GM as God 4 . . . ish: More on the Land of Miracles

October 18, 2009
By admin

As I said in the last part of this leg of GM as God, settings are bullshit. There are no vampires and elves. Even in grounded settings, real human beings are interested in a whole bunch of ordinary things I doubt you have any interest in playing.

I don’t just mean the love and friendship themes groups often have trouble getting comfortable with (though to be clear, I’m not excluding them – these are huge). I’m talking about times when what you eat or the particulars of going to the bathroom temporarily consume you. I may sound picky here, but the combined effect boots you out of any pretence of simulation (which is why the identification of “simulation” in RPG theory never worked to begin with, and is still treated as a dust heap for things people have trouble with).

RPG settings can’t provide a simulation of what an authentic narrative would be like in a speculative world, but that doesn’t mean they can’t feel authentic. Suspension of disbelief enters the picture here, because despite everything I’ve said, the players need to be able to commit to sincere participation. It’s your job to work with your resources and the game’s, producing an end result your friends can jump into with gusto.

- - -

Reproduce the post starting with "October 18, 2009" and going on through "interest in playing.", but swap "vampires and elves" for "dragons and wizards".

Dataset entries:
- - -

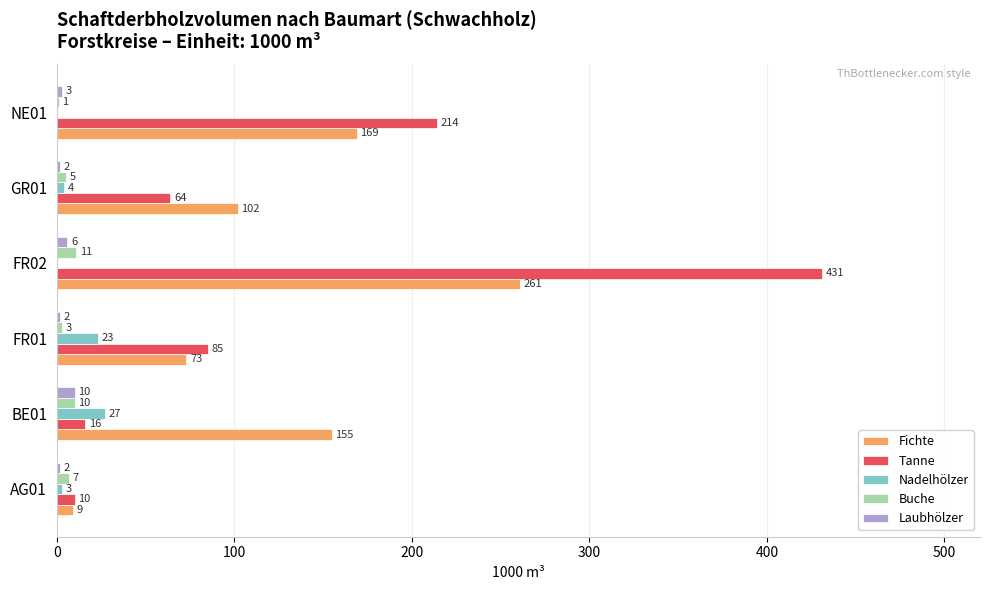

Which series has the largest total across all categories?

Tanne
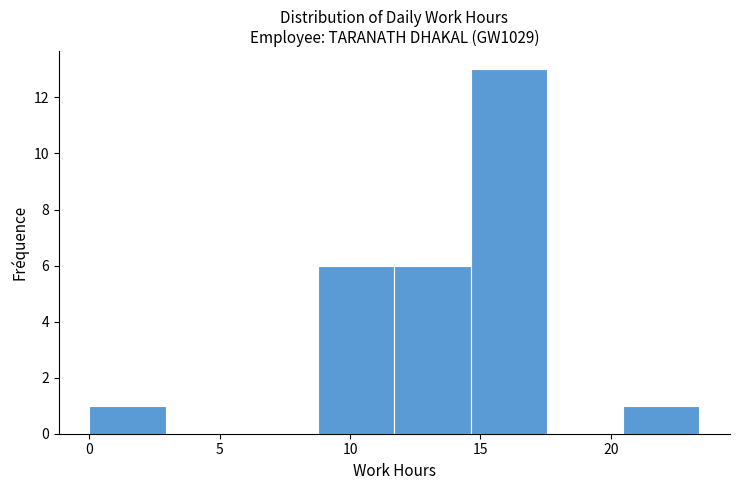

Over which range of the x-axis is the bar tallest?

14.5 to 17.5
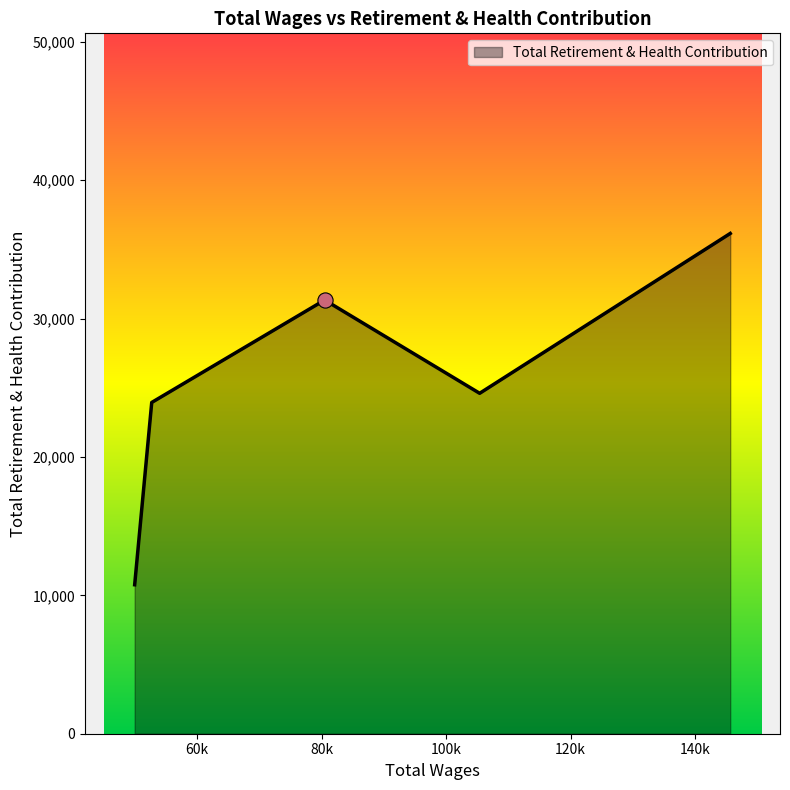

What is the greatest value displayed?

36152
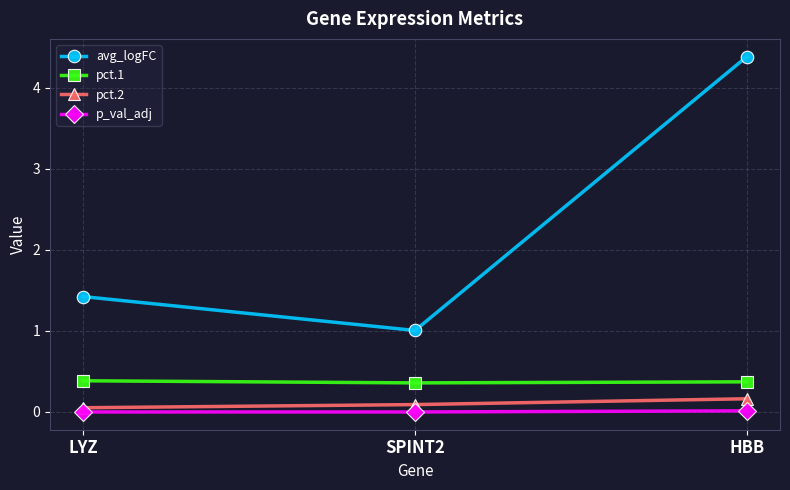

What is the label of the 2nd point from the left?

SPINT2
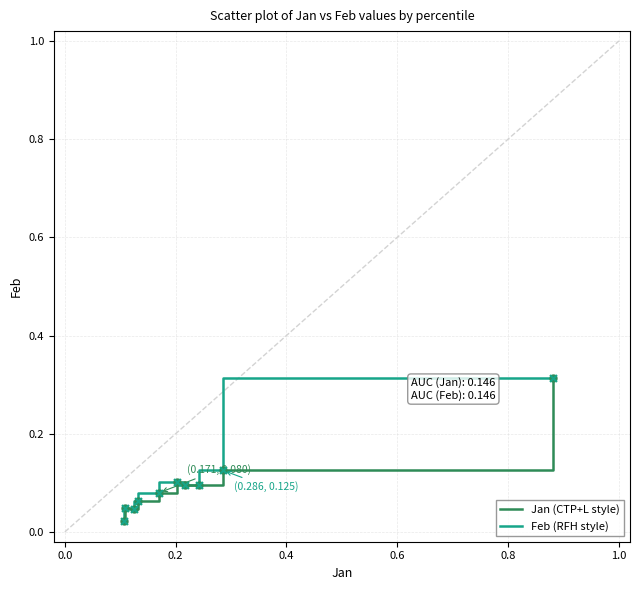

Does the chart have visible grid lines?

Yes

- - -

**SOLUTION TO THIS EXERCISE**
October 18, 2009
By admin

As I said in the last part of this leg of GM as God, settings are bullshit. There are no dragons and wizards. Even in grounded settings, real human beings are interested in a whole bunch of ordinary things I doubt you have any interest in playing.